The company is developing a wave power device called Searaser, created by Devon engineer Alvin Smith.
Inventor Alvin Smith said the main barrier to making wave-power efficient and therefore cost-effective was resilience against the hostile ocean environment.
“Most existing wave technologies seek to generate electricity in the sea itself. But Searaser doesn’t generate the electricity out at sea. It simply uses the motion of the ocean swell to pump seawater through an onshore generator.”
Searaser pumps seawater using a vertical piston between two buoys – one on the surface of the water, the other suspended underwater and tethered to a weight on the seabed. As the ocean swell moves the buoys up-and-down the piston works like a bicycle pump to send volumes of pressurised seawater through a pipe to an onshore turbine to produce electricity.

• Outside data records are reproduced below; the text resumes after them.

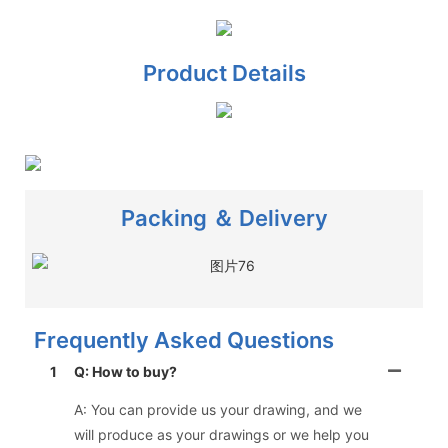
Product Details
Packing ＆ Delivery
Frequently Asked Questions
1
Q: How to buy?
A: You can provide us your drawing, and we
will produce as your drawings or we help you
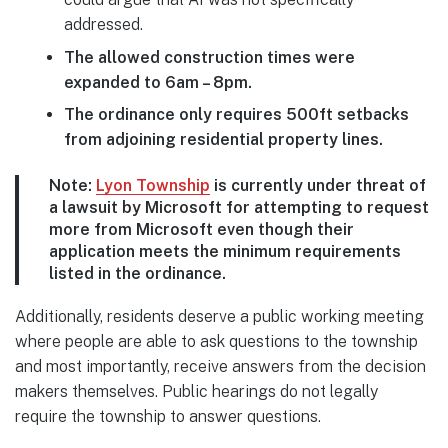
addressed.
The allowed construction times were
expanded to 6am – 8pm.
The ordinance only requires 500ft setbacks
from adjoining residential property lines.
Note:
Lyon Township
is currently under threat of
a lawsuit by Microsoft for attempting to request
more from Microsoft even though their
application meets the minimum requirements
listed in the ordinance.
Additionally, residents deserve a public working meeting
where people are able to ask questions to the township
and most importantly, receive answers from the decision
makers themselves. Public hearings do not legally
require the township to answer questions.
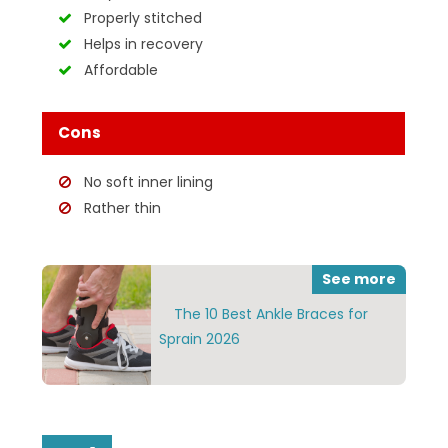
Properly stitched
Helps in recovery
Affordable
Cons
No soft inner lining
Rather thin
See more
The 10 Best Ankle Braces for
Sprain 2026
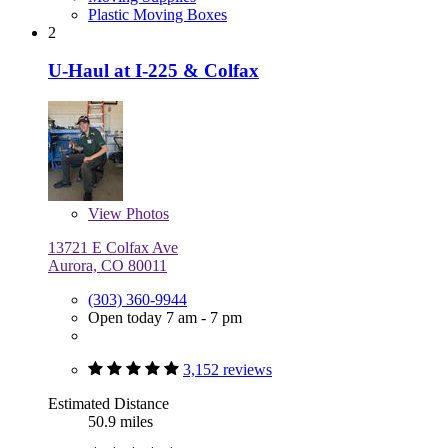
Plastic Moving Boxes
2
U-Haul at I-225 & Colfax
View
Photos
13721 E Colfax Ave
Aurora, CO 80011
(303) 360-9944
Open today 7 am - 7 pm
3,152 reviews
Estimated Distance
50.9 miles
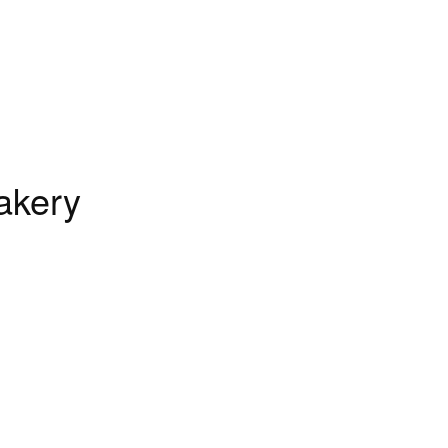
akery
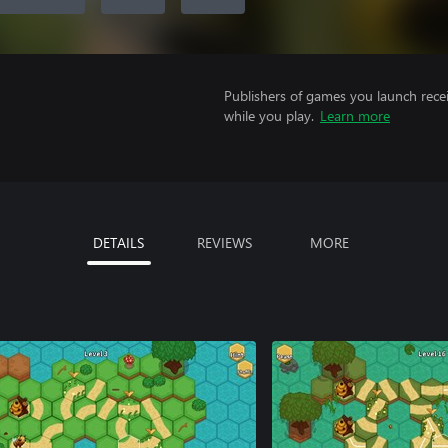
Publishers of games you launch recei
while you play.
Learn more
DETAILS
REVIEWS
MORE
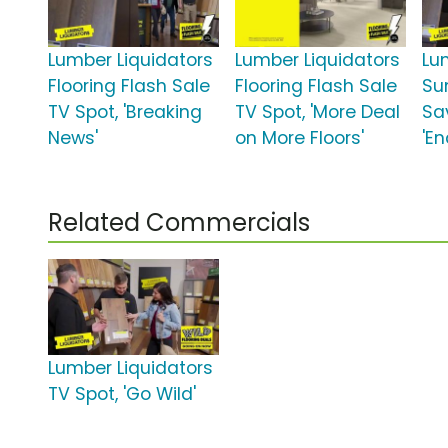
Lumber Liquidators
Lumber Liquidators
Lu
Flooring Flash Sale
Flooring Flash Sale
Su
TV Spot, 'Breaking
TV Spot, 'More Deal
Sa
News'
on More Floors'
'E
Related Commercials
Lumber Liquidators
TV Spot, 'Go Wild'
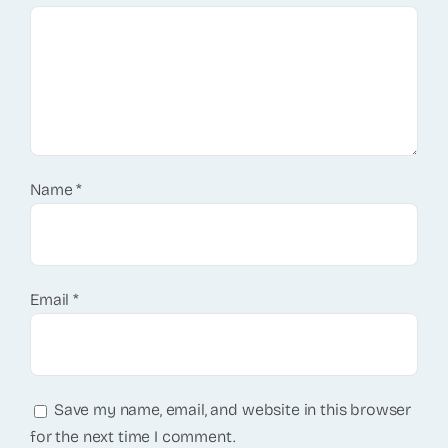
Name
*
Email
*
Save my name, email, and website in this browser
for the next time I comment.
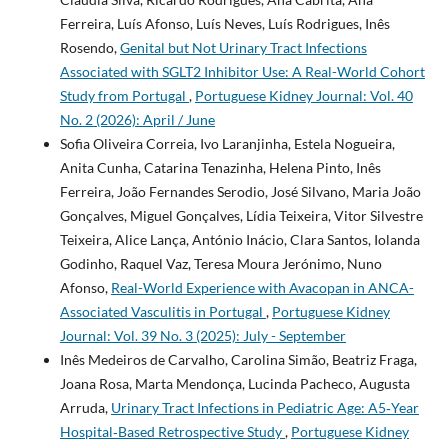
Ferreira, Luís Afonso, Luís Neves, Luís Rodrigues, Inês
Rosendo,
Genital but Not Urinary Tract Infections
Associated with SGLT2 Inhibitor Use: A Real-World Cohort
Study from Portugal
,
Portuguese Kidney Journal: Vol. 40
No. 2 (2026): April / June
Sofia Oliveira Correia, Ivo Laranjinha, Estela Nogueira,
Anita Cunha, Catarina Tenazinha, Helena Pinto, Inês
Ferreira, João Fernandes Serodio, José Silvano, Maria João
Gonçalves, Miguel Gonçalves, Lídia Teixeira, Vitor Silvestre
Teixeira, Alice Lança, António Inácio, Clara Santos, Iolanda
Godinho, Raquel Vaz, Teresa Moura Jerónimo, Nuno
Afonso,
Real-World Experience with Avacopan in ANCA-
Associated Vasculitis in Portugal
,
Portuguese Kidney
Journal: Vol. 39 No. 3 (2025): July - September
Inês Medeiros de Carvalho, Carolina Simão, Beatriz Fraga,
Joana Rosa, Marta Mendonça, Lucinda Pacheco, Augusta
Arruda,
Urinary Tract Infections in Pediatric Age: A5‑Year
Hospital‑Based Retrospective Study
,
Portuguese Kidney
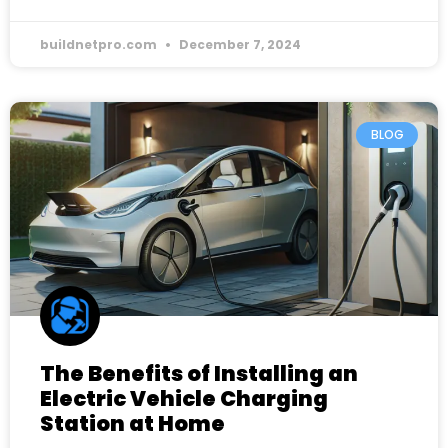
buildnetpro.com
December 7, 2024
BLOG
The Benefits of Installing an
Electric Vehicle Charging
Station at Home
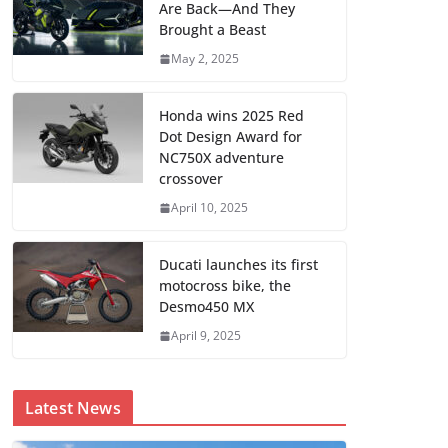
Are Back—And They
Brought a Beast
May 2, 2025
Honda wins 2025 Red
Dot Design Award for
NC750X adventure
crossover
April 10, 2025
Ducati launches its first
motocross bike, the
Desmo450 MX
April 9, 2025
Latest News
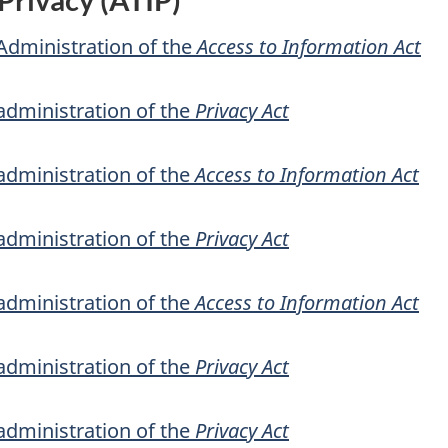
Administration of the
Access to Information Act
administration of the
Privacy Act
administration of the
Access to Information Act
administration of the
Privacy Act
administration of the
Access to Information Act
administration of the
Privacy Act
administration of the
Privacy Act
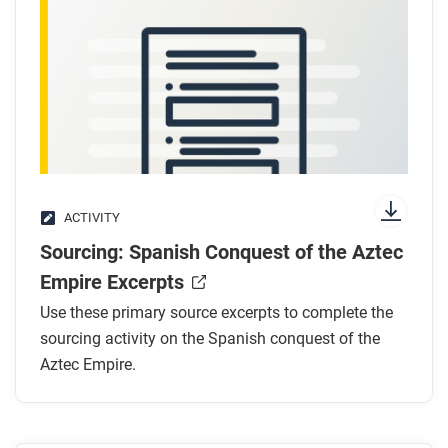
ACTIVITY
Sourcing: Spanish Conquest of the Aztec
Empire Excerpts
Use these primary source excerpts to complete the
sourcing activity on the Spanish conquest of the
Aztec Empire.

The plan comes as the government and the Crown Estate, which owns the seabed surrounding the UK – has reduced the burden of financial guarantees it requires from wave and tidal developers to obtain a lease option from £25 million to £5 million.
The Department of Energy and Climate Change is expected to increase support for wave power from 2 (Renewables Obligation Certificates) per MWh to 5 ROCs per MWh.
Ecotricity aims to have a commercial scale Searaser in the sea within 12 months and 200 Searasers around the British coastline within five years.